TASK LIST:
[A] In the snow squall thread, how much did the person who took one in trade pay for it?
[B] Repeat word for word the section of the snow squall thread that starts at "# Snow squall" and ends after "(Jul 25, 2016)".

# Snow squall



## ih8thepackers (Jan 4, 2014)

I was looking at a used 5521 troybilt squall,the add says there's nothing wrong with it,I just wondering if anybody owns one,or are familiar with them,I'm going contact the seller,to see if I can go and look at it,I'm wondering what issues with these machines should I be looking for,or just the obvious things with used machines...I already own a 2 stage just looking for a backup,and one for small storms..I don't know the age of it,it don't look that old,looks like pretty good shape from the pics.there asking $60,I think I can get it for around $40,thanks


----------



## JayzAuto1 (Jul 25, 2016)

GAfternoon, Sorry I didn't answer sooner, I just finished watching the pats dispose of the Jets. I had one earlier this season, that I took in trade. I gave $50 for it and it had been sitting for 2 years with the original gas from 3 years ago. I flushed the fuel system, R&R carb to clean and changed oil. Started up on 1 pull. It was a clean low hour machine, neglected, but cleaned up nice. I stared it every day to run it out to the front lot, until it sold a month later. It was a box store model, but seemed sturdy enough. I spoke to the new owner after 2 small storms and they were happy with it. I think for $40, or even $60 you can't go wrong, esp if it runs. i would certainly take another, even if it was a parts machine. GLuck, J


----------

PROVIDED DATA:
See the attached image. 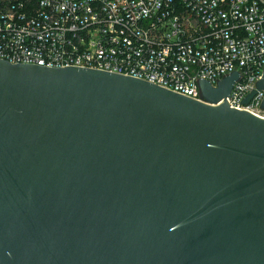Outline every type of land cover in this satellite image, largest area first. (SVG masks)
Masks as SVG:
<instances>
[{"label": "water", "instance_id": "obj_1", "mask_svg": "<svg viewBox=\"0 0 264 264\" xmlns=\"http://www.w3.org/2000/svg\"><path fill=\"white\" fill-rule=\"evenodd\" d=\"M237 77L199 99L0 58V264H264V115L227 104Z\"/></svg>", "mask_w": 264, "mask_h": 264}, {"label": "built area", "instance_id": "obj_2", "mask_svg": "<svg viewBox=\"0 0 264 264\" xmlns=\"http://www.w3.org/2000/svg\"><path fill=\"white\" fill-rule=\"evenodd\" d=\"M2 57L123 73L199 99V77L216 84L237 70L225 101L264 115V0H0Z\"/></svg>", "mask_w": 264, "mask_h": 264}]
</instances>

COMPLETED EXERCISE:
[A] $50

[B]
# Snow squall



## ih8thepackers (Jan 4, 2014)

I was looking at a used 5521 troybilt squall,the add says there's nothing wrong with it,I just wondering if anybody owns one,or are familiar with them,I'm going contact the seller,to see if I can go and look at it,I'm wondering what issues with these machines should I be looking for,or just the obvious things with used machines...I already own a 2 stage just looking for a backup,and one for small storms..I don't know the age of it,it don't look that old,looks like pretty good shape from the pics.there asking $60,I think I can get it for around $40,thanks


----------



## JayzAuto1 (Jul 25, 2016)